**Requests:**
(a) Answer these questions from the article on the 49ers' turf:
(i) How much did the 49ers spend to build their stadium?
(ii) Which team did the 49ers face in the preseason game that opened their second year at Levi's Stadium?
(iii) To what region did the team start sending its own grounds crew?
(b) Decide whether each statement agrees with the article on the 49ers' turf. Answer yes or no, and quote the words from the article that settle it.
(i) Levi's Stadium hosted three Taylor Swift concerts last week.
(ii) The team admitted that it botched the original installation of the field.
(iii) Henry Wilkinson built the playing surface at Fenway Park.
(c) Reproduce the passage of the article on the 49ers' turf that opens with the words containing "49ers turf still" and closes with "the grass. Alas.".

**Text:**
--- Begin ---
49ers turf still a topic

Levi’s Stadium’s troubled turf Like a lot of people who move down here from the city, the San Francisco 49ers wanted to go big — McMansion Big — so with typical suburbanite-in-transition restraint, they built themselves a $1.3 billion house.

But they didn’t get the lawn right.

So on Sunday, when the 49ers kick off their second year at Levi’s Stadium with a preseason game against the Dallas Cowboys, instead of the scrutiny being focused entirely on new head coach Jim Tomsula or on quarterback Colin Kaepernick’s ability to read a defense, all eyes will be on the grass. Alas.

After 16 football games, one monster truck rally and last week’s two Taylor Swift concerts, Jim Mercurio, the 49ers’ beleaguered vice president of stadium operations, was having trouble keeping count of how often his grounds crew had fit the field for what amounted to a new toupee.

“Original, plus four resods. Right?” he asked another team official last week as workers rolled out yet another new field for the 2015 NFL season. “Total of five?”

Even the team conceded that it botched the initial installation of the field, and while a look around the NFL indicates no shortage of troubled turf, the 49ers appear to be replacing theirs more frequently than other stadiums.

There are nearly as many theories about what’s wrong with the 49ers’ field as there have been divots flying through the air since the team’s first game last season: from too many non-football events killing the grass to the turf not being properly prepared by the sodbusters who grow it. The team was so concerned that it started dispatching its own grounds crew to the Central Valley to better tend its turf.

“It’s never the grass’s fault,” said Henry Wilkinson, a renowned turf expert who has built the playing surfaces at Boston’s Fenway Park, Seattle’s Safeco Field and many other stadiums. “It’s the management.”
--- End ---
**Data excerpt:**
--- Begin ---
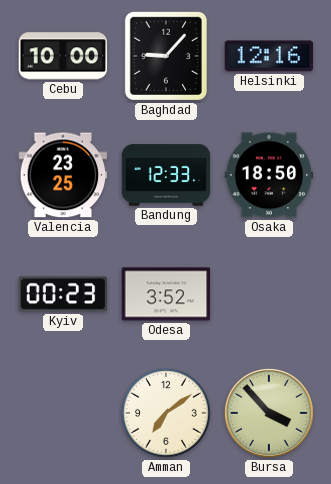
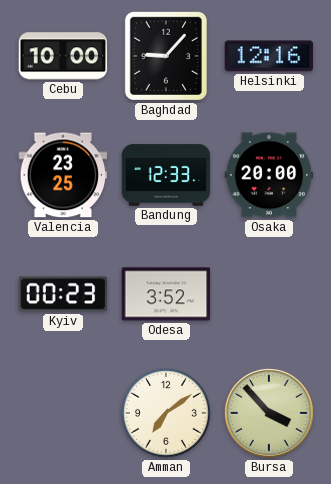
Osaka: 18:50 -> 20:00
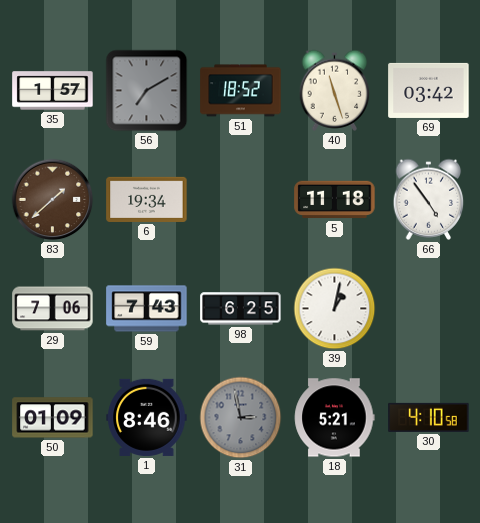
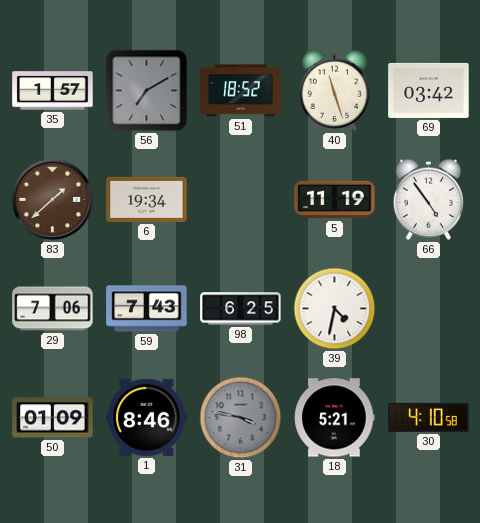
5: 11:18 -> 11:19
39: 1:02 -> 4:32
31: 2:58 -> 3:47
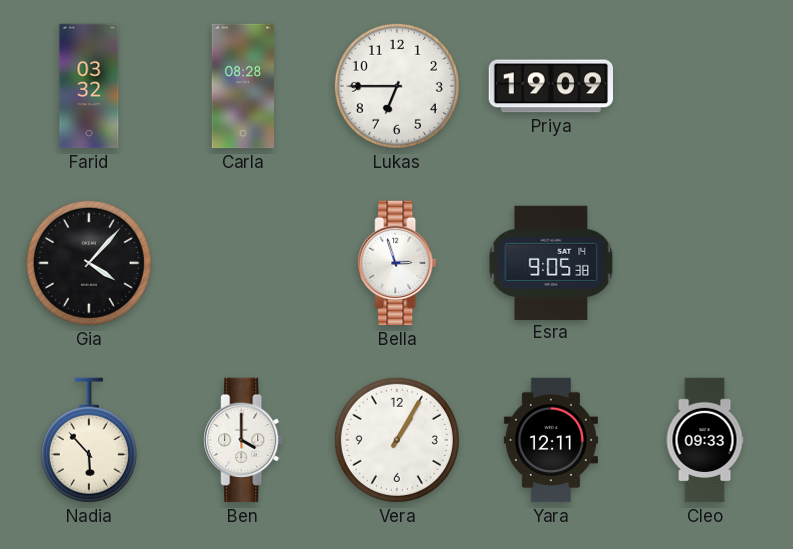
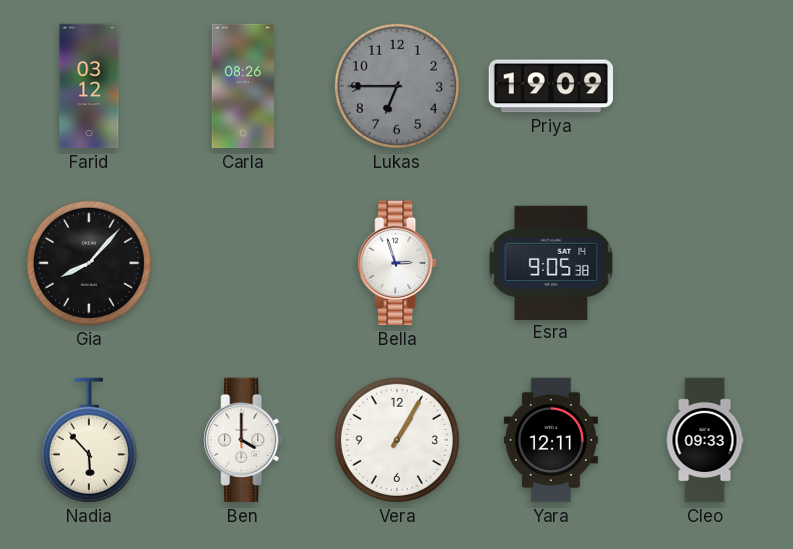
--- End ---
**Worked answers:**
(a)
(i) $1.3 billion
(ii) The Dallas Cowboys
(iii) The Central Valley

(b)
(i) No: "last week’s two Taylor Swift concerts"
(ii) Yes: "Even the team conceded that it botched the initial installation of the field"
(iii) Yes: "has built the playing surfaces at Boston’s Fenway Park"

(c)
49ers turf still a topic

Levi’s Stadium’s troubled turf Like a lot of people who move down here from the city, the San Francisco 49ers wanted to go big — McMansion Big — so with typical suburbanite-in-transition restraint, they built themselves a $1.3 billion house.

But they didn’t get the lawn right.

So on Sunday, when the 49ers kick off their second year at Levi’s Stadium with a preseason game against the Dallas Cowboys, instead of the scrutiny being focused entirely on new head coach Jim Tomsula or on quarterback Colin Kaepernick’s ability to read a defense, all eyes will be on the grass. Alas.